At times the team protest was about more than the radios, it was an issue on which some team managers decided to push back at the UCI in order try and ensure they have a say in how the sport is run. It became a Trojan Horse topic with teams even threatening to boycott World Tour races unless the UCI gave in. A farce in public with behind-the-scenes menaces.
The 2015 Ban
Jump to today and the UCI rulebook says they’re banned for 2015 and beyond. Here’s the relevant section:
The red ink marks the change since the last set of rules and the rules above date from their approval at the last UCI Congress in September, presumably that’s why they specify during 2014, ie for the remainder of the season after the rules came out. But that’s it, the rules now state they’re prohibited in 2015.
Or are they?
The UCI has tried to ban them only for the teams to use them in defiance or to make protests. For example in 2009 14 teams rejected a trial during a stage of the Tour de France to race without radios, soft-pedalling most of the way: teams were happy to take the protest as far as the Tour. There are several other examples too. Faced with these protests the UCI relented.

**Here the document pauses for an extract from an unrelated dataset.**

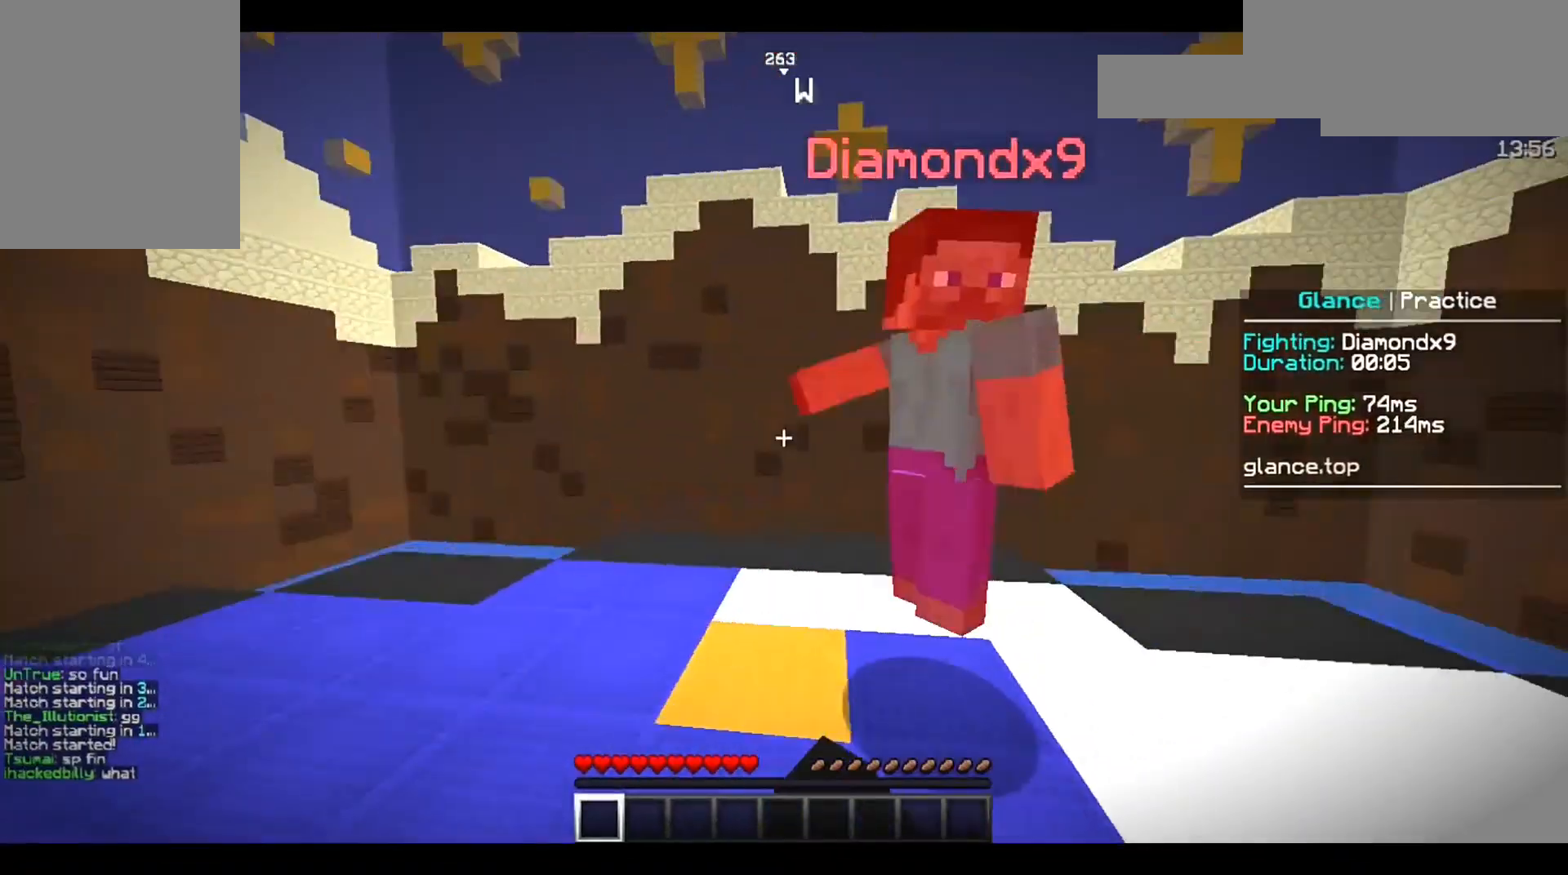
Gameplay with keyboard; each line is a JSON object with the keys held at the frame after it. "events" lists presses ("down") and releases ("up") of "a", "d", "s", "space" and "w" between this image and that frame as [ms after this image, input, new state], when the widget could be followed in between. No other keys are recorded. Mouse input is not recorded.
{"keys": ["a", "w"], "events": [[206, "a", "down"]]}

Now it’ll be interesting to see what happens at the Tour Down Under in January. Will new UCI President Brian Cookson back down or take a stand on the rulebook? Cookson’s consensual style seems to suggest he’ll listen to both sides and mediate rather than go for the clash method celebrated by his predecessor. With this perhaps the rule gets rewritten and radios are allowed once more. But can Cookson afford to do this? He’s put his name to the new set of rules and being seen to roll-over won’t help the image.
Why it matters
There are two reasons why this matters:
- First involves the nature of the sport and the interaction between riders and managers. Some don’t like “remote controlled racing” although I think the idea that managers can direct riders like some high-resolution version of Pro Cycling Manager is a caricature. The radios just don’t work that well. Anyone lucky to have seen Sporza’s Wieljahroverzicht, their annual review of 2014 will have enjoyed the team car and radio footage from the classics. Either way managers paying millions for teams want to retain some contact during a race
- Second is the political aspect. Push back the UCI on radios and teams show they can break any rule they like. The rulebook goes from being the legitimate definition of cycle racing towards a code, an à la carte menu where teams can pick and choose the bits they like.
Radios have been in use for a quarter of a century now but the UCI has moved to ban them. This isn’t a Spanish Día de los Inocentes wind-up: I gave it a mention in the Christmas Quiz a few days ago (answers here) but the topic, ranging from tactics to politics, merits a bigger explanation and generated some interest by email. Early attempts to prohibit radios met with protests by the teams and some riders and a compromise solution was reached where the continued use of radios was allowed in World Tour events. Now the rulebook says they’re banned for every road race in 2015. What will the teams do?
Update… what will the teams do? Seems clear…
— Patrick Lefevere (@PatLefevere) December 28, 2014
Meanwhile @ciclopassione suggests it’s a grande typo…
— CicloPassione.com (@CicloPassione) December 28, 2014
Update II: Radios will be allowed in 2015 on the same basis as 2014, in World Tour, Women’s World Cup and Time Trials. I’m told the UCI rulebook will be amended to reflect this early in the new year. So a vintage typo in the rulebook or did this piece above provoke discussions? It seemed odd that it sat in the rulebook for months.